EXTRACTED ENTRIES:
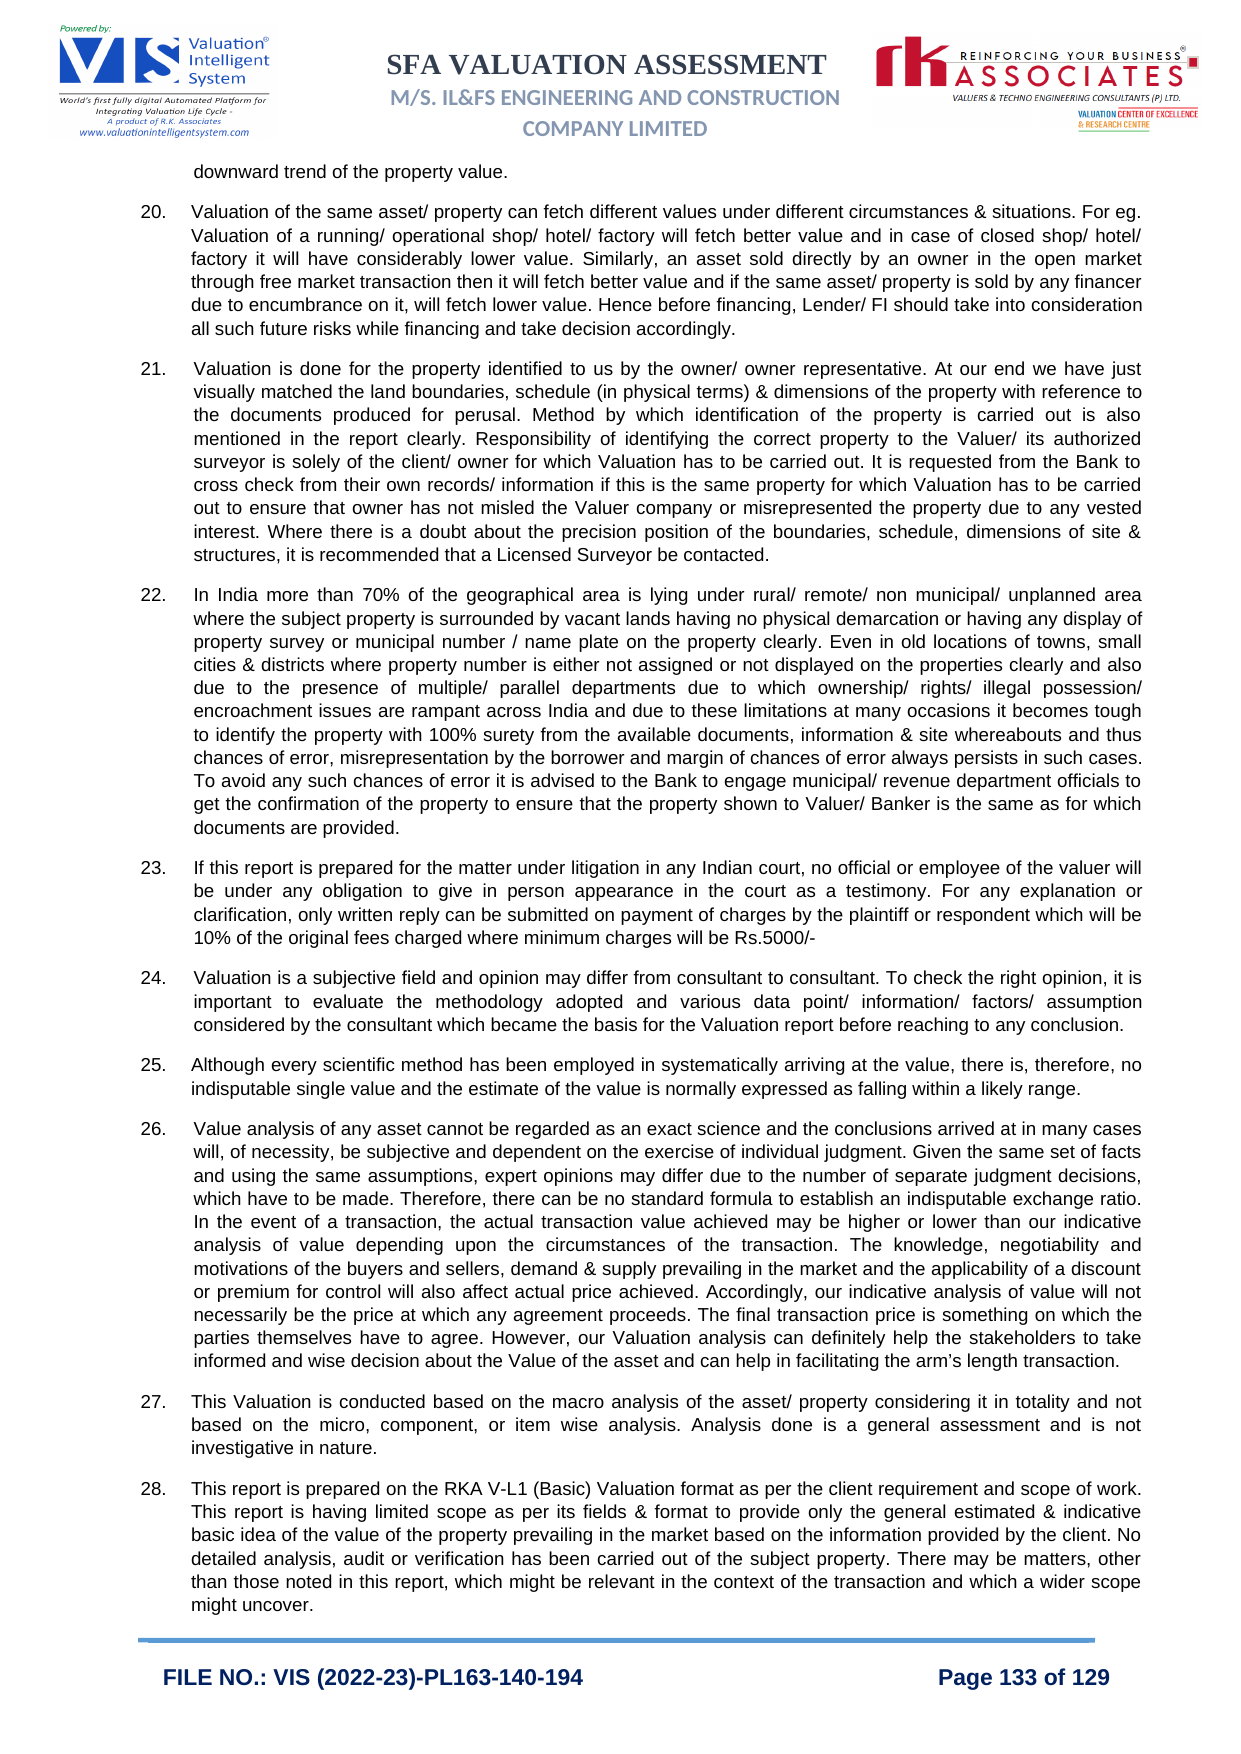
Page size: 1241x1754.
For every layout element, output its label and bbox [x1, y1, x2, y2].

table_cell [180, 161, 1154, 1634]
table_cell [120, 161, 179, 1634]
picture [870, 28, 1202, 135]
picture [49, 23, 278, 140]
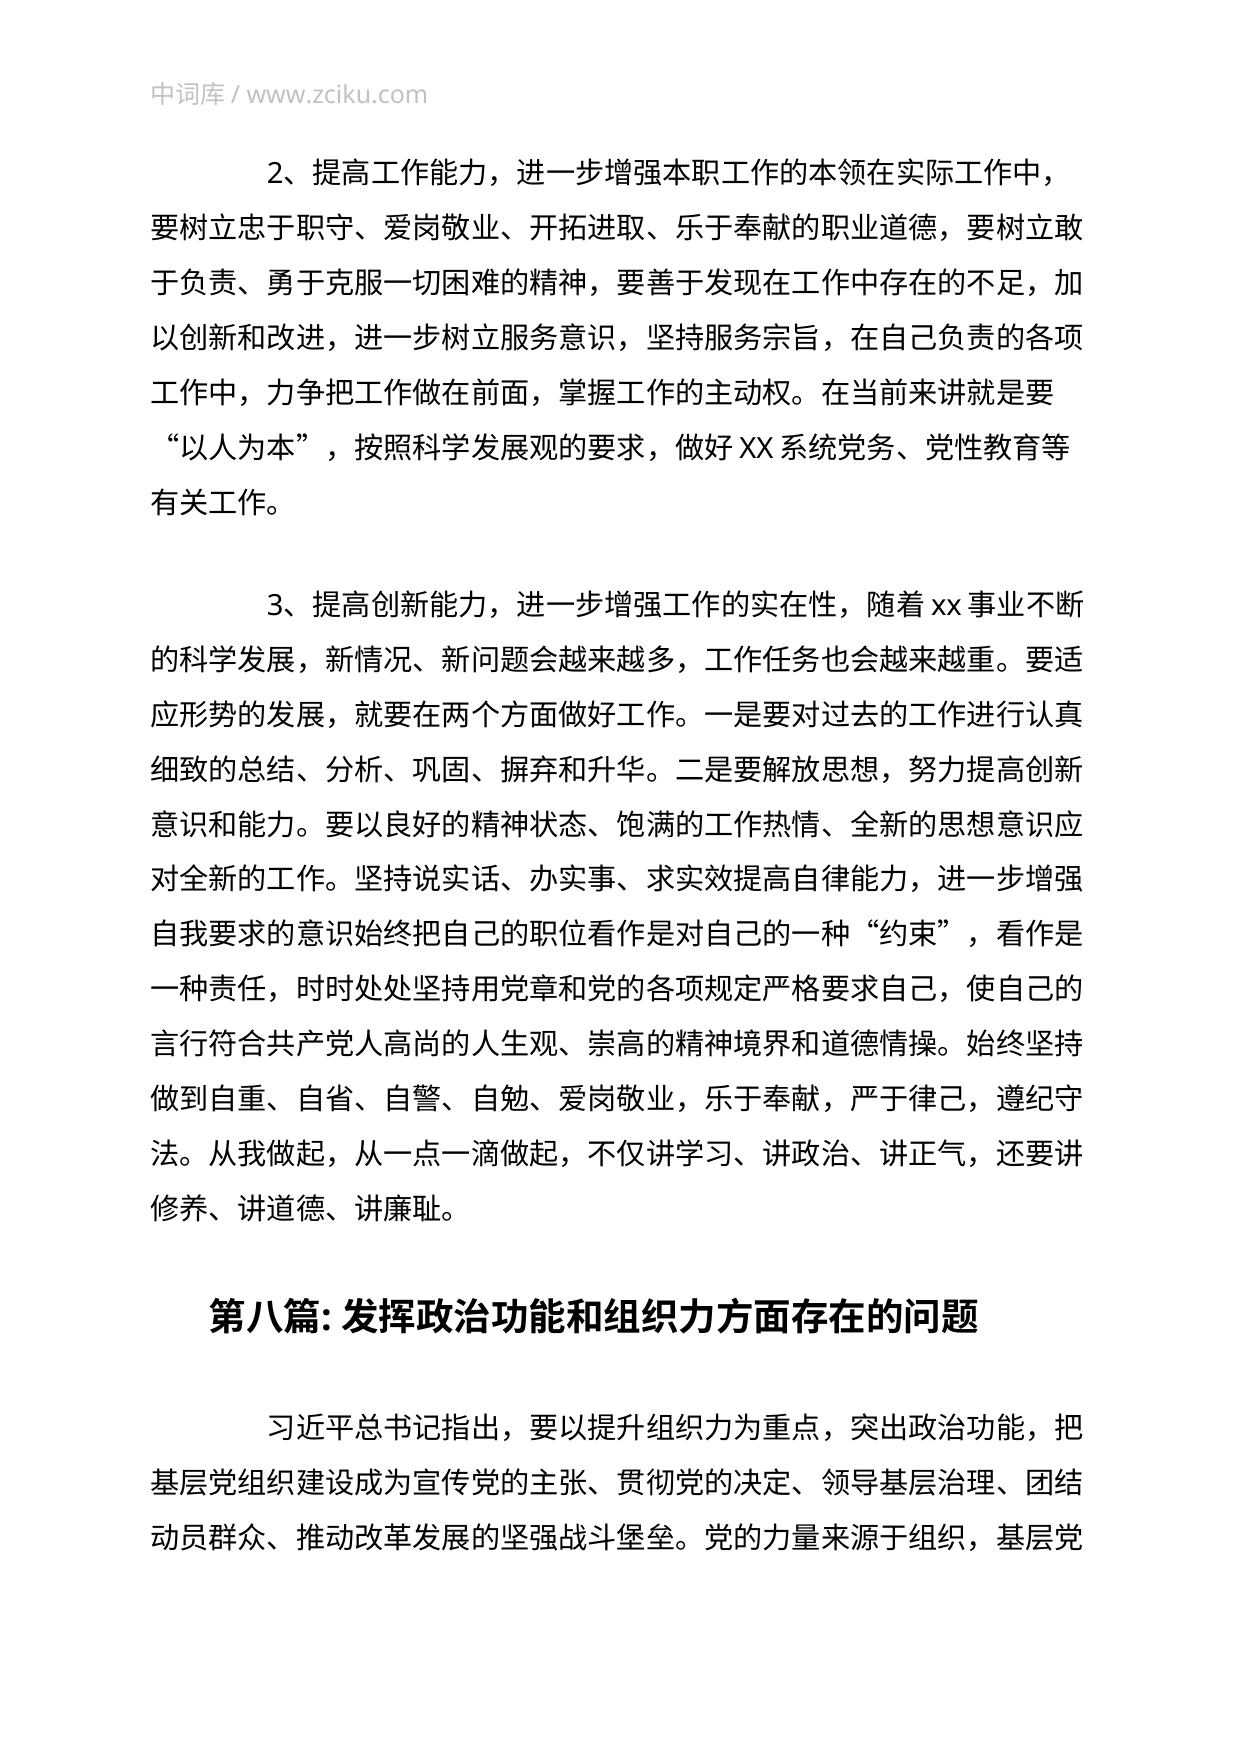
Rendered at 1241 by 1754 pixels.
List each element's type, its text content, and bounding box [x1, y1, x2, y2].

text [150, 1405, 1090, 1557]
text 2、提高工作能力，进一步增强本职工作的本领在实际工作中，要树立忠于职守、爱岗敬业、开拓进取、乐于奉献的职业道德，要树立敢于负责、勇于克服一切困难的精神，要善于发现在工作中存在的不足，加以创新和改进，进一步树立服务意识，坚持服务宗旨，在自己负责的各项工作中，力争把工作做在前面，掌握工作的主动权。在当前来讲就是要“以人为本”，按照科学发展观的要求，做好XX系统党务、党性教育等有关工作。 [150, 150, 1090, 522]
text 第八篇: 发挥政治功能和组织力方面存在的问题 [150, 1287, 1090, 1342]
text 3、提高创新能力，进一步增强工作的实在性，随着xx事业不断的科学发展，新情况、新问题会越来越多，工作任务也会越来越重。要适应形势的发展，就要在两个方面做好工作。一是要对过去的工作进行认真细致的总结、分析、巩固、摒弃和升华。二是要解放思想，努力提高创新意识和能力。要以良好的精神状态、饱满的工作热情、全新的思想意识应对全新的工作。坚持说实话、办实事、求实效提高自律能力，进一步增强自我要求的意识始终把自己的职位看作是对自己的一种“约束”，看作是一种责任，时时处处坚持用党章和党的各项规定严格要求自己，使自己的言行符合共产党人高尚的人生观、崇高的精神境界和道德情操。始终坚持做到自重、自省、自警、自勉、爱岗敬业，乐于奉献，严于律己，遵纪守法。从我做起，从一点一滴做起，不仅讲学习、讲政治、讲正气，还要讲修养、讲道德、讲廉耻。 [150, 581, 1090, 1228]
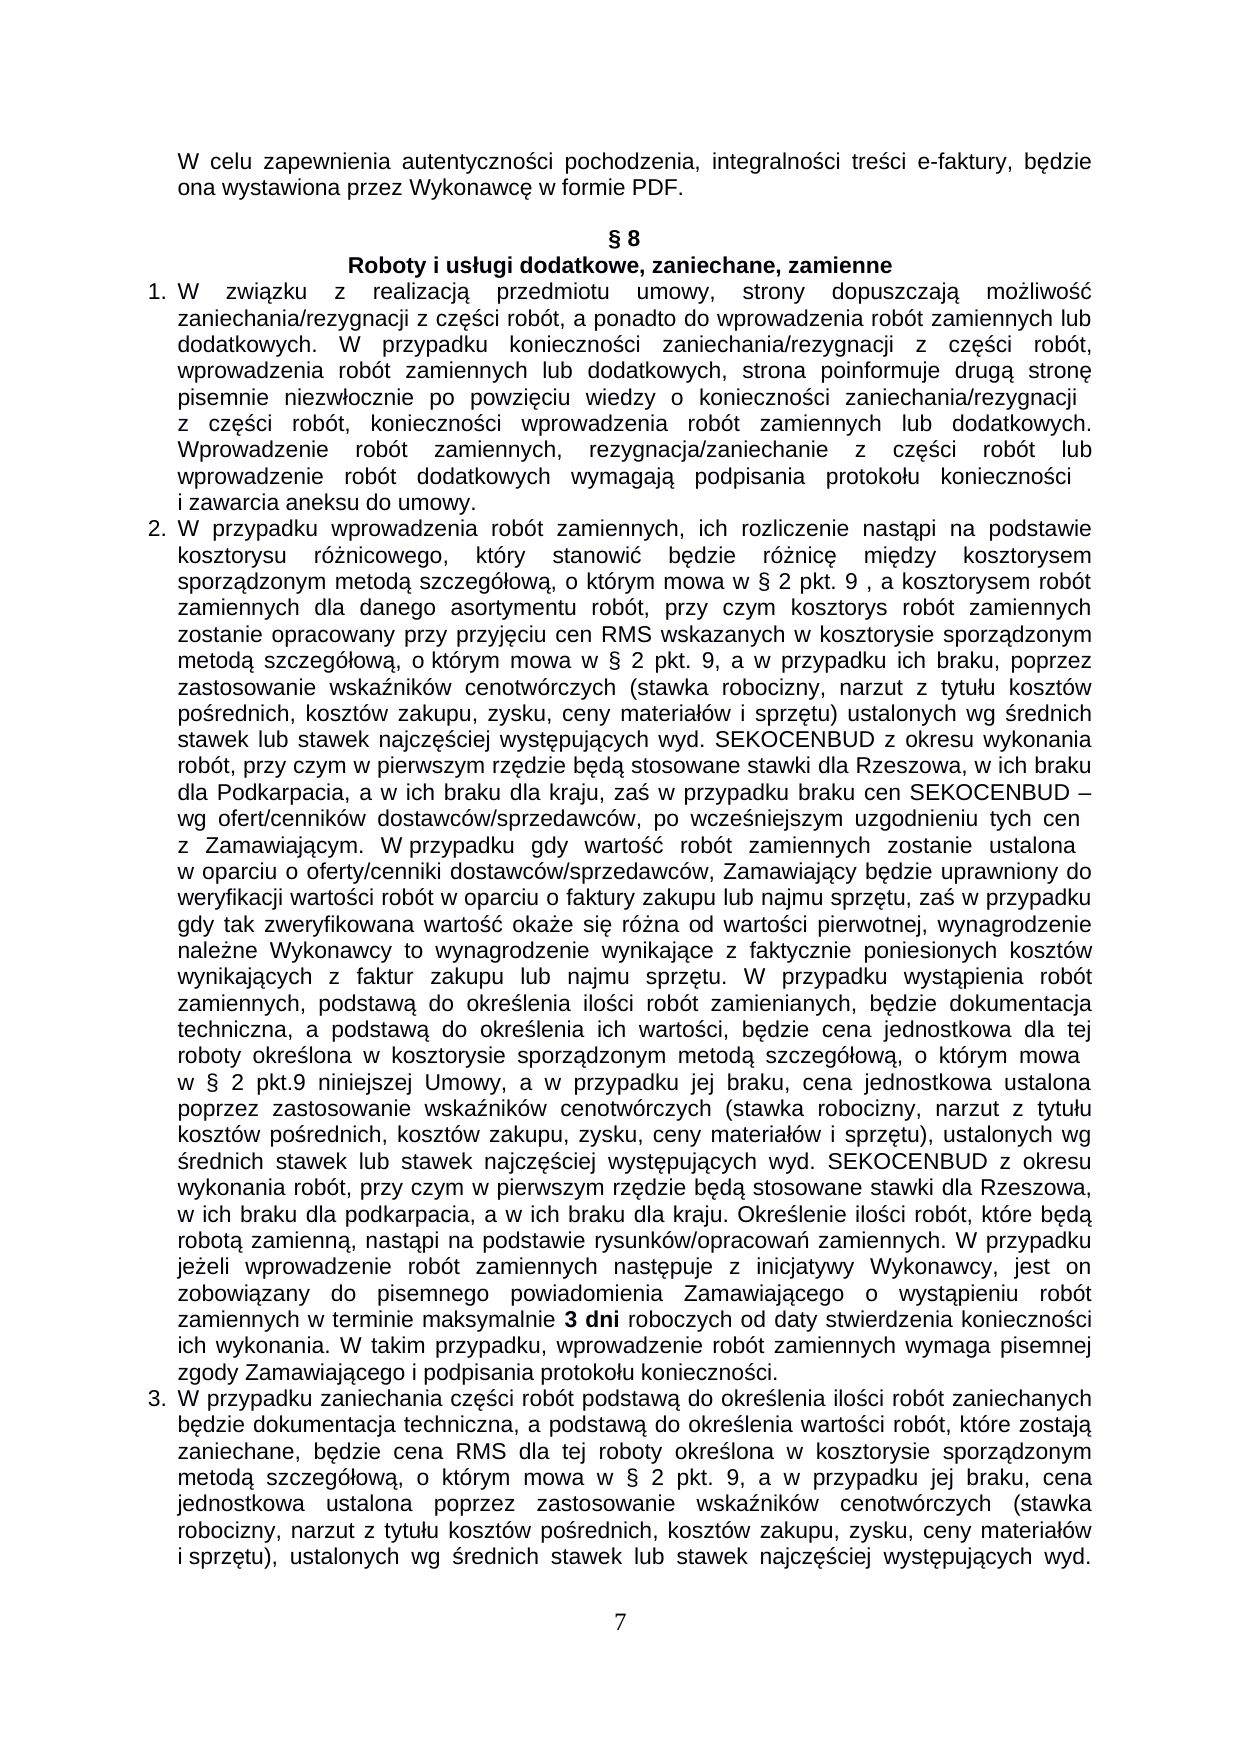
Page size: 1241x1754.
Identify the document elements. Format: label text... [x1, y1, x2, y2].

list W związku z realizacją przedmiotu umowy, strony dopuszczają możliwość zaniechania/rezygnacji z części robót, a ponadto do wprowadzenia robót zamiennych lub dodatkowych. W przypadku konieczności zaniechania/rezygnacji z części robót, wprowadzenia robót zamiennych lub dodatkowych, strona poinformuje drugą stronę pisemnie niezwłocznie po powzięciu wiedzy o konieczności zaniechania/rezygnacji z części robót, konieczności wprowadzenia robót zamiennych lub dodatkowych. Wprowadzenie robót zamiennych, rezygnacja/zaniechanie z części robót lub wprowadzenie robót dodatkowych wymagają podpisania protokołu konieczności i zawarcia aneksu do umowy. [148, 278, 1092, 515]
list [148, 1385, 1092, 1569]
text § 8 [156, 225, 1092, 252]
text Roboty i usługi dodatkowe, zaniechane, zamienne [148, 252, 1092, 278]
list W przypadku wprowadzenia robót zamiennych, ich rozliczenie nastąpi na podstawie kosztorysu różnicowego, który stanowić będzie różnicę między kosztorysem sporządzonym metodą szczegółową, o którym mowa w § 2 pkt. 9 , a kosztorysem robót zamiennych dla danego asortymentu robót, przy czym kosztorys robót zamiennych zostanie opracowany przy przyjęciu cen RMS wskazanych w kosztorysie sporządzonym metodą szczegółową, o którym mowa w § 2 pkt. 9, a w przypadku ich braku, poprzez zastosowanie wskaźników cenotwórczych (stawka robocizny, narzut z tytułu kosztów pośrednich, kosztów zakupu, zysku, ceny materiałów i sprzętu) ustalonych wg średnich stawek lub stawek najczęściej występujących wyd. SEKOCENBUD z okresu wykonania robót, przy czym w pierwszym rzędzie będą stosowane stawki dla Rzeszowa, w ich braku dla Podkarpacia, a w ich braku dla kraju, zaś w przypadku braku cen SEKOCENBUD – wg ofert/cenników dostawców/sprzedawców, po wcześniejszym uzgodnieniu tych cen z Zamawiającym. W przypadku gdy wartość robót zamiennych zostanie ustalona w oparciu o oferty/cenniki dostawców/sprzedawców, Zamawiający będzie uprawniony do weryfikacji wartości robót w oparciu o faktury zakupu lub najmu sprzętu, zaś w przypadku gdy tak zweryfikowana wartość okaże się różna od wartości pierwotnej, wynagrodzenie należne Wykonawcy to wynagrodzenie wynikające z faktycznie poniesionych kosztów wynikających z faktur zakupu lub najmu sprzętu. W przypadku wystąpienia robót zamiennych, podstawą do określenia ilości robót zamienianych, będzie dokumentacja techniczna, a podstawą do określenia ich wartości, będzie cena jednostkowa dla tej roboty określona w kosztorysie sporządzonym metodą szczegółową, o którym mowa w § 2 pkt.9 niniejszej Umowy, a w przypadku jej braku, cena jednostkowa ustalona poprzez zastosowanie wskaźników cenotwórczych (stawka robocizny, narzut z tytułu kosztów pośrednich, kosztów zakupu, zysku, ceny materiałów i sprzętu), ustalonych wg średnich stawek lub stawek najczęściej występujących wyd. SEKOCENBUD z okresu wykonania robót, przy czym w pierwszym rzędzie będą stosowane stawki dla Rzeszowa, w ich braku dla podkarpacia, a w ich braku dla kraju. Określenie ilości robót, które będą robotą zamienną, nastąpi na podstawie rysunków/opracowań zamiennych. W przypadku jeżeli wprowadzenie robót zamiennych następuje z inicjatywy Wykonawcy, jest on zobowiązany do pisemnego powiadomienia Zamawiającego o wystąpieniu robót zamiennych w terminie maksymalnie 3 dni roboczych od daty stwierdzenia konieczności ich wykonania. W takim przypadku, wprowadzenie robót zamiennych wymaga pisemnej zgody Zamawiającego i podpisania protokołu konieczności. [148, 515, 1092, 1385]
text W celu zapewnienia autentyczności pochodzenia, integralności treści e-faktury, będzie ona wystawiona przez Wykonawcę w formie PDF. [177, 148, 1092, 200]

ACTIVITY:
Reproduce the material exactly. Pictures stay out.

EXERCISE SOLUTION:
Page size: 1241x1754.
For every layout element, output its label and bbox [x1, y1, x2, y2].

table_cell [180, 161, 1154, 1634]
table_cell [120, 161, 179, 1634]
picture [870, 28, 1202, 135]
picture [49, 23, 278, 140]
Rendered at 1241 by 1754 pixels.
List each element's type, its text content, and bounding box [x1, y1, x2, y2].

text [150, 1405, 1090, 1557]
text 2、提高工作能力，进一步增强本职工作的本领在实际工作中，要树立忠于职守、爱岗敬业、开拓进取、乐于奉献的职业道德，要树立敢于负责、勇于克服一切困难的精神，要善于发现在工作中存在的不足，加以创新和改进，进一步树立服务意识，坚持服务宗旨，在自己负责的各项工作中，力争把工作做在前面，掌握工作的主动权。在当前来讲就是要“以人为本”，按照科学发展观的要求，做好XX系统党务、党性教育等有关工作。 [150, 150, 1090, 522]
text 第八篇: 发挥政治功能和组织力方面存在的问题 [150, 1287, 1090, 1342]
text 3、提高创新能力，进一步增强工作的实在性，随着xx事业不断的科学发展，新情况、新问题会越来越多，工作任务也会越来越重。要适应形势的发展，就要在两个方面做好工作。一是要对过去的工作进行认真细致的总结、分析、巩固、摒弃和升华。二是要解放思想，努力提高创新意识和能力。要以良好的精神状态、饱满的工作热情、全新的思想意识应对全新的工作。坚持说实话、办实事、求实效提高自律能力，进一步增强自我要求的意识始终把自己的职位看作是对自己的一种“约束”，看作是一种责任，时时处处坚持用党章和党的各项规定严格要求自己，使自己的言行符合共产党人高尚的人生观、崇高的精神境界和道德情操。始终坚持做到自重、自省、自警、自勉、爱岗敬业，乐于奉献，严于律己，遵纪守法。从我做起，从一点一滴做起，不仅讲学习、讲政治、讲正气，还要讲修养、讲道德、讲廉耻。 [150, 581, 1090, 1228]
Page size: 1241x1754.
Identify the document elements. Format: label text... [x1, y1, x2, y2].

list W związku z realizacją przedmiotu umowy, strony dopuszczają możliwość zaniechania/rezygnacji z części robót, a ponadto do wprowadzenia robót zamiennych lub dodatkowych. W przypadku konieczności zaniechania/rezygnacji z części robót, wprowadzenia robót zamiennych lub dodatkowych, strona poinformuje drugą stronę pisemnie niezwłocznie po powzięciu wiedzy o konieczności zaniechania/rezygnacji z części robót, konieczności wprowadzenia robót zamiennych lub dodatkowych. Wprowadzenie robót zamiennych, rezygnacja/zaniechanie z części robót lub wprowadzenie robót dodatkowych wymagają podpisania protokołu konieczności i zawarcia aneksu do umowy. [148, 278, 1092, 515]
list [148, 1385, 1092, 1569]
text § 8 [156, 225, 1092, 252]
text Roboty i usługi dodatkowe, zaniechane, zamienne [148, 252, 1092, 278]
list W przypadku wprowadzenia robót zamiennych, ich rozliczenie nastąpi na podstawie kosztorysu różnicowego, który stanowić będzie różnicę między kosztorysem sporządzonym metodą szczegółową, o którym mowa w § 2 pkt. 9 , a kosztorysem robót zamiennych dla danego asortymentu robót, przy czym kosztorys robót zamiennych zostanie opracowany przy przyjęciu cen RMS wskazanych w kosztorysie sporządzonym metodą szczegółową, o którym mowa w § 2 pkt. 9, a w przypadku ich braku, poprzez zastosowanie wskaźników cenotwórczych (stawka robocizny, narzut z tytułu kosztów pośrednich, kosztów zakupu, zysku, ceny materiałów i sprzętu) ustalonych wg średnich stawek lub stawek najczęściej występujących wyd. SEKOCENBUD z okresu wykonania robót, przy czym w pierwszym rzędzie będą stosowane stawki dla Rzeszowa, w ich braku dla Podkarpacia, a w ich braku dla kraju, zaś w przypadku braku cen SEKOCENBUD – wg ofert/cenników dostawców/sprzedawców, po wcześniejszym uzgodnieniu tych cen z Zamawiającym. W przypadku gdy wartość robót zamiennych zostanie ustalona w oparciu o oferty/cenniki dostawców/sprzedawców, Zamawiający będzie uprawniony do weryfikacji wartości robót w oparciu o faktury zakupu lub najmu sprzętu, zaś w przypadku gdy tak zweryfikowana wartość okaże się różna od wartości pierwotnej, wynagrodzenie należne Wykonawcy to wynagrodzenie wynikające z faktycznie poniesionych kosztów wynikających z faktur zakupu lub najmu sprzętu. W przypadku wystąpienia robót zamiennych, podstawą do określenia ilości robót zamienianych, będzie dokumentacja techniczna, a podstawą do określenia ich wartości, będzie cena jednostkowa dla tej roboty określona w kosztorysie sporządzonym metodą szczegółową, o którym mowa w § 2 pkt.9 niniejszej Umowy, a w przypadku jej braku, cena jednostkowa ustalona poprzez zastosowanie wskaźników cenotwórczych (stawka robocizny, narzut z tytułu kosztów pośrednich, kosztów zakupu, zysku, ceny materiałów i sprzętu), ustalonych wg średnich stawek lub stawek najczęściej występujących wyd. SEKOCENBUD z okresu wykonania robót, przy czym w pierwszym rzędzie będą stosowane stawki dla Rzeszowa, w ich braku dla podkarpacia, a w ich braku dla kraju. Określenie ilości robót, które będą robotą zamienną, nastąpi na podstawie rysunków/opracowań zamiennych. W przypadku jeżeli wprowadzenie robót zamiennych następuje z inicjatywy Wykonawcy, jest on zobowiązany do pisemnego powiadomienia Zamawiającego o wystąpieniu robót zamiennych w terminie maksymalnie 3 dni roboczych od daty stwierdzenia konieczności ich wykonania. W takim przypadku, wprowadzenie robót zamiennych wymaga pisemnej zgody Zamawiającego i podpisania protokołu konieczności. [148, 515, 1092, 1385]
text W celu zapewnienia autentyczności pochodzenia, integralności treści e-faktury, będzie ona wystawiona przez Wykonawcę w formie PDF. [177, 148, 1092, 200]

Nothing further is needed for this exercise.